La journée s’est poursuivie avec plusieurs retours d’expérience illustrant concrètement les enjeux de coordination.
Marion Bru nous a rappelé quelques définitions et nous a présenté le rôle des référents de parcours, dont l’action s’articule autour de trois missions principales :
Véritables interfaces entre les professionnels, les structures et les personnes accompagnée, ils contribuent, grâce à leur connaissance des ressources locales, à fluidifier les parcours et à faciliter les coopérations sur les territoires.
Le projet pilote Neuro-Rare de la plateforme PRIOR, présenté par Pauline Faucon, infirmière, et Manon Vialle-Soubranne, ergothérapeute, est venu illustrer cette approche. Ce dispositif accompagne les personnes vivant avec une maladie neurologique rare présentant une rupture ou un risque de rupture de parcours.
Son accompagnement repose sur trois étapes complémentaires : une évaluation globale de la situation de la personne et de son environnement, un appui au parcours afin de mobiliser les ressources et expertises adaptées, puis une coordination entre les différents partenaires pour renforcer le lien entre la ville et l’hôpital, sans se substituer aux missions de chacun. Une approche qui part d’une question simple : de quoi la personne a-t-elle besoin aujourd’hui ?
Ces retours d’expérience ont montré que la coordination ne repose pas uniquement sur des organisations ou des dispositifs, mais sur la capacité des acteurs à mobiliser les multiples expertises maladies rares autour des besoins de la personne et de son entourage.

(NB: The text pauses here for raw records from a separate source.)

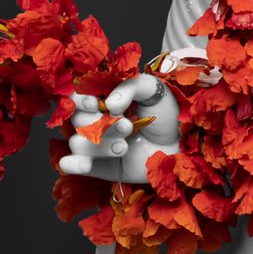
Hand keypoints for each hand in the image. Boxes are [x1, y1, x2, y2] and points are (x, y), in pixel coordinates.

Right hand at [58, 74, 180, 183]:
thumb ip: (131, 87)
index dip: (81, 101)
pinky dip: (73, 164)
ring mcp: (96, 144)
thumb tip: (110, 104)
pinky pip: (71, 165)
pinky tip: (84, 164)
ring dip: (99, 145)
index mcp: (103, 98)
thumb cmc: (167, 113)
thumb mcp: (152, 90)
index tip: (96, 104)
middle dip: (101, 125)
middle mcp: (96, 120)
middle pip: (78, 121)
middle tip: (127, 127)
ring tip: (124, 146)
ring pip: (78, 143)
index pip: (77, 97)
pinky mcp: (98, 166)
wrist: (181, 144)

L’après-midi a été consacrée à plusieurs ateliers : BaMaRa et la BNDMR, les parcours de vie et de soins, la transition, ainsi que l’appel à projets de labellisation des PEMR et des PCOM.
Les participants ont confronté leurs expériences de terrain, partagé les solutions déjà mises en œuvre et échangé sur les difficultés rencontrées par les plateformes. L’objectif était d’identifier des pistes de travail et actions communes, de s’inspirer des initiatives développées dans d’autres régions et de faire émerger des propositions qui pourront nourrir les travaux des plateformes à l’échelle nationale.
Face à des parcours souvent complexes, aucun acteur ne peut agir seul. Patients, centres experts, établissements de santé, médecine de ville, dispositifs d’appui à la coordination, associations, institutions… chacun apporte une expertise complémentaire.
Les journées inter-PEMR/PCOM montrent que ces complémentarités prennent toute leur valeur lorsqu’elles sont partagées. Les échanges d’expériences, les retours de terrain et les temps de co-construction permettent d’identifier des pratiques inspirantes, de répondre à des problématiques communes et de renforcer les partenariats entre territoires.
Ces rencontres contribuent ainsi à faire évoluer les organisations et à accompagner la mise en œuvre du Plan National Maladies Rares 4, avec un objectif commun : mieux répondre aux besoins des personnes concernées par une maladie rare.